Fora do teológico essa indignação seria abusada caso não fosse fruto de uma visada marcada pelo estudo do exótico e do absurdo. Essas coisas que a nossa gloriosa civilização tocada à luta de classe, holocausto, guerras, alta tecnologia e supremacia do mercado ensina a superar mesmo liquidando o planeta...
Hoje, devemos tanto que nossas almas nada valem. O Estado deve tudo à sociedade — honra, vergonha e competência — como é o caso do nosso amado Brasil. Esse Brasil que nunca foi tanto “o país do futuro" como nestes tempos presentes.
Tentar compreender sem acusar, leva a simpatizar com o exótico e a estranhar o rotineiro. A descoberta mais importante, porém, não é saber que o “outro” é um estranho. É deparar como é difícil sair da canhotice que, nos canhotos, surge com a mesma naturalidade de uma língua que se aprende sem saber. O problema da diferença é como abandoná-la.
A diferença é o apanágio da literatura. Com ela, aprendemos que diferentemente dos demônios de outras terras, o diabo brasileiro de Machado de Assis não se contenta em adquirir almas.
Hoje vivemos o trauma de descobrir que o ruim não acaba com um messias, um partido, uma lei ou um ministério. Esse modo ingênuo de enfrentar desvios com o formalismo institucional é o erro do diabo machadiano. Por isso ele não recorre ao familiar engodo de uma troca sem reciprocidade, no melhor estilo de Marcel Mauss. Troca na qual o dinheiro entesourado, apodrecido e ligado à morte, é permutado por almas. O diabo brasileiro — tal como todos nós (incluindo este humilde cronista) funda uma instituição destinada a "resolver" de uma vez por todas o problema do bem. Ou no caso deste diabo, do bem como um problema.
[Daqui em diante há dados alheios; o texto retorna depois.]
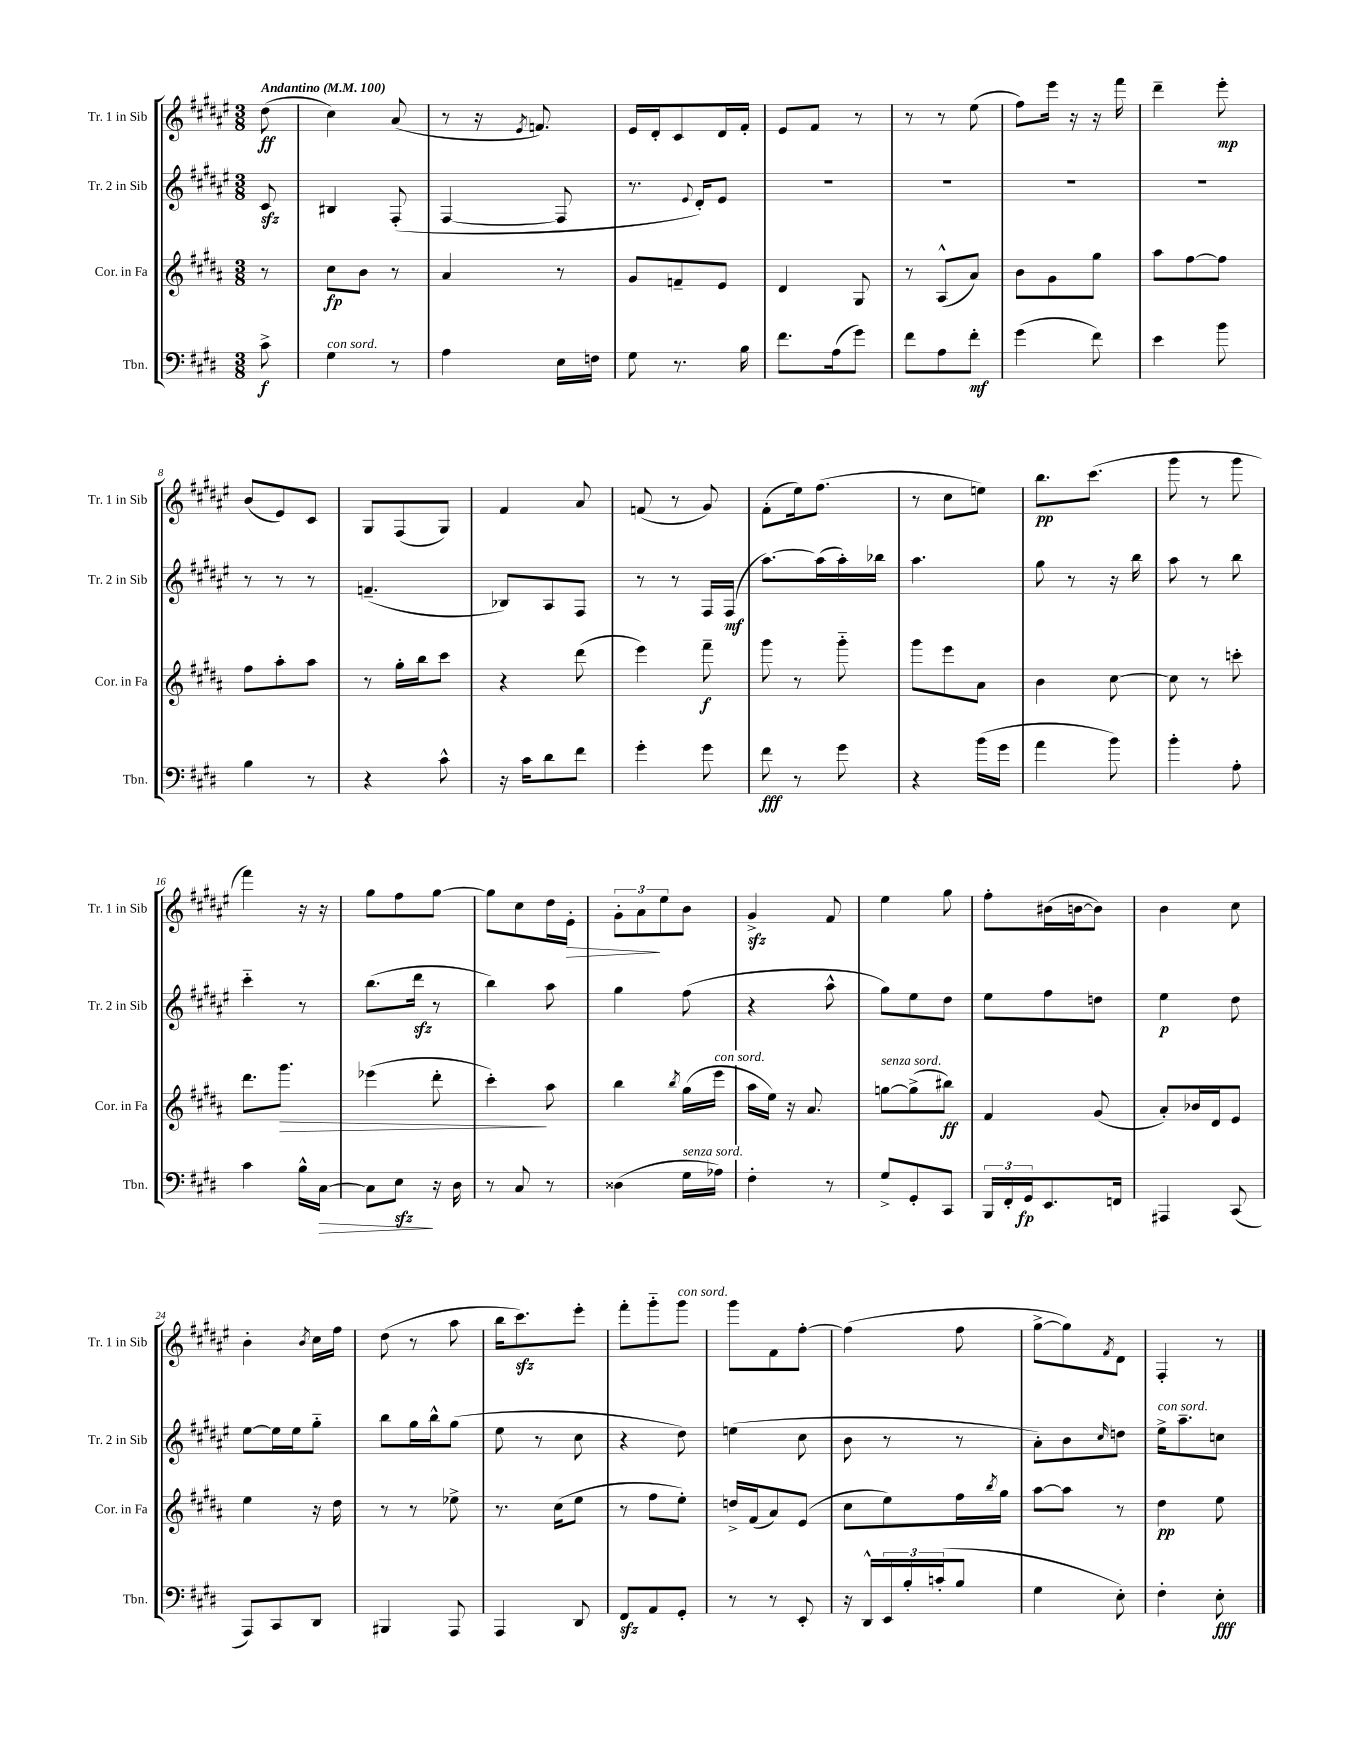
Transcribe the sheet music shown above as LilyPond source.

<<
\new StaffGroup <<
\new Staff = "s0" \with { instrumentName = "Tr. 1 in Sib" shortInstrumentName = "Tr. 1 in Sib" } {
    \clef treble \key fis \major \numericTimeSignature \time 3/8 \partial 8 \tempo "Andantino" 4 = 100
    dis''8\ff( |
    cis''4) ais'8( |
    r8 r16 \acciaccatura { eis'8 } f'8.) |
    eis'16 dis'16-. cis'8 dis'16 fis'16-. |
    eis'8 fis'8 r8 |
    r8 r8 eis''8( |
    fis''8) eis'''16 r16 r16 fis'''16 |
    dis'''4-- eis'''8-.\mp |
    b'8( eis'8) cis'8 |
    gis8 fis8( gis8) |
    fis'4 ais'8 |
    f'8( r8 gis'8) |
    fis'8-.( eis''16) fis''8.( |
    r8 cis''8 e''8) |
    b''8.\pp cis'''8.( |
    gis'''8 r8 gis'''8 |
    fis'''4) r16 r16 |
    gis''8 fis''8 gis''8~ |
    gis''8 cis''8 dis''16 eis'16-.\> |
    \tuplet 3/2 { gis'8-. ais'8\! eis''8 } b'8 |
    gis'4->\sfz fis'8 |
    eis''4 gis''8 |
    fis''8-. bis'16( b'16~ b'8) |
    b'4 cis''8 |
    b'4-. \acciaccatura { b'8 } cis''16 fis''16 |
    dis''8( r8 ais''8 |
    b''16 cis'''8.\sfz) eis'''8-. |
    fis'''8-. gis'''8-_ gis'''8^\markup { \italic "con sord." } |
    gis'''8 fis'8 fis''8~-. |
    fis''4( fis''8 |
    gis''8~-> gis''8) \acciaccatura { fis'8 } dis'8 |
    fis4-. r8 \bar "|." |
}
\new Staff = "s1" \with { instrumentName = "Tr. 2 in Sib" shortInstrumentName = "Tr. 2 in Sib" } {
    \clef treble \key fis \major \numericTimeSignature \time 3/8 \partial 8
    cis'8\sfz |
    bis4 fis8-.( |
    fis4~ fis8 |
    r8. \appoggiatura { eis'8 } dis'16-.) eis'8 |
    R4. |
    R4. |
    R4. |
    R4. |
    r8 r8 r8 |
    f'4.--( |
    bes8) ais8 fis8 |
    r8 r8 fis16 fis16\mf( |
    ais''8.~) ais''16( ais''16-.) bes''16 |
    ais''4. |
    gis''8 r8 r16 b''16 |
    ais''8 r8 b''8 |
    cis'''4-_ r8 |
    b''8.( dis'''16\sfz r8 |
    b''4) ais''8 |
    gis''4 fis''8( |
    r4 ais''8-^ |
    gis''8) eis''8 dis''8 |
    eis''8 fis''8 d''8 |
    eis''4\p dis''8 |
    eis''8~ eis''16 eis''16 gis''8-_ |
    b''8 gis''16 b''16-^ gis''8( |
    eis''8 r8 cis''8 |
    r4 dis''8) |
    e''4( cis''8 |
    b'8 r8 r8 |
    ais'8-.) b'8 \grace { cis''16 } d''8 |
    eis''16->^\markup { \italic "con sord." } ais''8.-- c''8 \bar "|." |
}
\new Staff = "s2" \with { instrumentName = "Cor. in Fa" shortInstrumentName = "Cor. in Fa" } {
    \clef treble \key b \major \numericTimeSignature \time 3/8 \partial 8
    r8 |
    cis''8\fp b'8 r8 |
    ais'4 r8 |
    gis'8 f'8-- e'8 |
    dis'4 gis8 |
    r8 ais8-^( ais'8) |
    b'8 gis'8 gis''8 |
    ais''8 fis''8~ fis''8 |
    fis''8 ais''8-. ais''8 |
    r8 gis''16-. b''16 cis'''8 |
    r4 dis'''8( |
    e'''4) fis'''8--\f |
    gis'''8 r8 gis'''8-_ |
    gis'''8 e'''8 ais'8 |
    b'4 cis''8~ |
    cis''8 r8 c'''8-. |
    dis'''8. gis'''8.\> |
    ees'''4( dis'''8-. |
    cis'''4-.\!) ais''8 |
    b''4 \acciaccatura { b''8 } gis''16( e'''16^\markup { \italic "con sord." } |
    ais''16 e''16) r16 ais'8. |
    g''8~^\markup { \italic "senza sord." } g''8->( bis''8\ff) |
    fis'4 gis'8( |
    ais'8-.) bes'16 dis'16 e'8 |
    e''4 r16 dis''16 |
    r8 r8 ees''8-> |
    r8. cis''16( e''8 |
    r8 fis''8 e''8-.) |
    d''16-> fis'16( ais'8) e'8( |
    cis''8 e''8) fis''16 \acciaccatura { b''8 } gis''16 |
    ais''8~ ais''8 r8 |
    dis''4\pp e''8 \bar "|." |
}
\new Staff = "s3" \with { instrumentName = "Tbn." shortInstrumentName = "Tbn." } {
    \clef bass \key e \major \numericTimeSignature \time 3/8 \partial 8
    cis'8->\f |
    gis4^\markup { \italic "con sord." } r8 |
    a4 e16 f16 |
    gis8 r8. b16 |
    fis'8. a16( gis'8) |
    fis'8 a8 fis'8-.\mf |
    gis'4( fis'8) |
    e'4 b'8 |
    b4 r8 |
    r4 cis'8-^ |
    r16 cis'16 dis'8 fis'8 |
    gis'4-. gis'8 |
    fis'8\fff r8 gis'8 |
    r4 b'16( gis'16 |
    a'4 b'8) |
    b'4-. a8-. |
    cis'4 b16-^ cis16~\> |
    cis8 e8\sfz\! r16 dis16 |
    r8 cis8 r8 |
    disis4( gis16^\markup { \italic "senza sord." } aes16) |
    fis4-. r8 |
    gis8-> gis,8-. cis,8 |
    \tuplet 3/2 { b,,16 fis,16-. gis,16\fp } e,8. f,16 |
    ais,,4 cis,8( |
    a,,8) cis,8 dis,8 |
    bis,,4 a,,8 |
    a,,4 dis,8 |
    fis,8\sfz a,8 gis,8-. |
    r8 r8 e,8-. |
    r16 dis,16-^ \tuplet 3/2 { e,16 b16-. c'16-.( } b8 |
    gis4 e8-.) |
    fis4-. e8-.\fff \bar "|." |
}
>>
>>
Se os satanases de Grimm, Irving, Benét, Blatty são faustianos e individualistas, fiéis à tradição inventada por Lúcifer, vale lembrar que Lúcifer é o inventor da revolta (que divide o todo) e convém recordar que ele não chegou à revolução (que refaz o todo de modo contrário). Contentou-se lúcifer com o inferno e a fazer o mal por atacado: com insinuações malandras e bastante razoáveis no contexto de nossa humanidade. Quando, entretanto, descobre que sem uma “igreja” seria um eterno perdedor, surge a esperança.
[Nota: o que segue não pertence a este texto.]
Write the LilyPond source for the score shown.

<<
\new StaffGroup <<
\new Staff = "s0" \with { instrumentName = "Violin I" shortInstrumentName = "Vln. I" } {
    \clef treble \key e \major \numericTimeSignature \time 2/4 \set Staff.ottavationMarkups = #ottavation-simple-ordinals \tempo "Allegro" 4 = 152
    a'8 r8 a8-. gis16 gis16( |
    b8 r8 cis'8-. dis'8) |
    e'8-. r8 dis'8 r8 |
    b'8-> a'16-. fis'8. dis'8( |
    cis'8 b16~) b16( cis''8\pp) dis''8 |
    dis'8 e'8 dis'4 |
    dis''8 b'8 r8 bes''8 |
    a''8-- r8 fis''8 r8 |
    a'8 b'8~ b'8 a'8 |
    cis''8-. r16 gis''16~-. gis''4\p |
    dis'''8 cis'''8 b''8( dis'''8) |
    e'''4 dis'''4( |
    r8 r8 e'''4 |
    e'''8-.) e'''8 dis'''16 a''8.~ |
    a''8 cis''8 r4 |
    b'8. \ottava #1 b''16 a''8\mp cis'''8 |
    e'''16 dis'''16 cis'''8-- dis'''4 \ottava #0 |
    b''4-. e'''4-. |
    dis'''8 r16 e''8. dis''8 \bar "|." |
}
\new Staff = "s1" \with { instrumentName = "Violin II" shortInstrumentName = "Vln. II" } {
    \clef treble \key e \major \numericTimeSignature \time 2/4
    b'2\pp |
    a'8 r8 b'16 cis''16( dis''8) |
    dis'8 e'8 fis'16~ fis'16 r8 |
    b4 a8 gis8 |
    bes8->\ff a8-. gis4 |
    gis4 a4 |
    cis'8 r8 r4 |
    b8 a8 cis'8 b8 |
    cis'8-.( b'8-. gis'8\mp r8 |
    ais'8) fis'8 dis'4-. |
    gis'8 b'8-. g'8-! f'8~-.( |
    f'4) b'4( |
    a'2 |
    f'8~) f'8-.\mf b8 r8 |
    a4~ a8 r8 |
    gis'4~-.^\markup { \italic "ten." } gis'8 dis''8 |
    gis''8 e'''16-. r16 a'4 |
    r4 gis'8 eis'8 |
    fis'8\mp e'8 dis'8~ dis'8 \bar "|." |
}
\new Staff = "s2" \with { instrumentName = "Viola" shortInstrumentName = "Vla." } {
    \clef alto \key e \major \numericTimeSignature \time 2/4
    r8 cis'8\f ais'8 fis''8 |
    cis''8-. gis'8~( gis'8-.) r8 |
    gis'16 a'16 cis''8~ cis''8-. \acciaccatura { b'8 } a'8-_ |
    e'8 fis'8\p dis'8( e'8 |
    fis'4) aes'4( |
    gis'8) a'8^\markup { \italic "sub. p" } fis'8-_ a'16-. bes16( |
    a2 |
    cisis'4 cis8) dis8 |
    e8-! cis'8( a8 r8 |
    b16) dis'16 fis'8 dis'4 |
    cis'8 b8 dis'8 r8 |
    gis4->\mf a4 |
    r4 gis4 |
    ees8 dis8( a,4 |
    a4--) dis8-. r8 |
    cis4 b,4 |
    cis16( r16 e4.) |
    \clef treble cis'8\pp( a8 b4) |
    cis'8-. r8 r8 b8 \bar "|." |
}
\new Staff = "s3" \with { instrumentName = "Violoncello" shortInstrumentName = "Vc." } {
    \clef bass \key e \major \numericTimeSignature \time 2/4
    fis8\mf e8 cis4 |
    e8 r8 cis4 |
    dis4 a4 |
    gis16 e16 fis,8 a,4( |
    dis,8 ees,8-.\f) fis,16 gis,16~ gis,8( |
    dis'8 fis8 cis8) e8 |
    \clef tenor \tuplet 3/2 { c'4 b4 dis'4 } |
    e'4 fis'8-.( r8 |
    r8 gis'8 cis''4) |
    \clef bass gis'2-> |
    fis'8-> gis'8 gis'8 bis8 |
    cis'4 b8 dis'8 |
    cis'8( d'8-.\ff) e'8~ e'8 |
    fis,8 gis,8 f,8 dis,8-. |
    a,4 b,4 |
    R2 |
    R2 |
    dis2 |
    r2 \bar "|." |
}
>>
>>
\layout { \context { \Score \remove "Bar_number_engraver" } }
É este projeto revolucionário que distingue o diabo sem nome de Machado de Assis. Indo além dos indivíduos, ele planeja agir através de uma igreja. Uma igreja baseada na transformação de vícios em virtudes. Feliz com a descoberta, ele a anuncia a um Criador curiosamente indiferente.
Agora, imagina o capeta, a luta do Mal contra o Bem se equilibrava. Mas logo o demônio descobre que, nas rotinas do pecado, virtudes subversivas insinuavam-se e eram praticadas na sua igreja. É quando constata que ele é também uma vítima da “eterna ingratidão humana" — essa ativação do canhoto na direita tão bem conhecida de Deus. Essa inversão capaz de desmoralizar dualismos, partidos e ideologias.
Diabos tradicionais são exorcizados. Atacam os inferiores estruturais como os pobres e as adolescentes em fase pré-menstrual. Mas uma igreja do diabo é algo absolutamente singular. Nela, o demônio tem doutrina, rituais e eclesiásticos. Ele — esse é o ponto — tanto quanto nós, acredita que um aparato externo vai resolver. Mas conforme eu tenho remarcado aqui e acolá, instituições precisam de seguidores. De nada vale uma constituição francesa sem franceses para segui-la!
A “eterna ingratidão humana" do diabo machadiano é a descoberta de que não basta uma ideologia. É preciso, como acontece com um idioma, de falantes. Tal como a poesia precisa de cantores e um drama de atores. O mundo, ensina o bruxo do Cosme Velho, jamais vai liquidar o mal valendo-se somente de leis, igrejas e partidos. Pela mesma fórmula, o bem jamais vai deixar de surgir como uma franja do mal. A dualidaade que desequilibra é a mesma que equilibra.
Mas, para enxergar isso, será preciso livrar-se da ilusão segundo a qual basta uma penada ou um ministério. O mundo que é bem mais complicado do que imaginava o nosso diabo.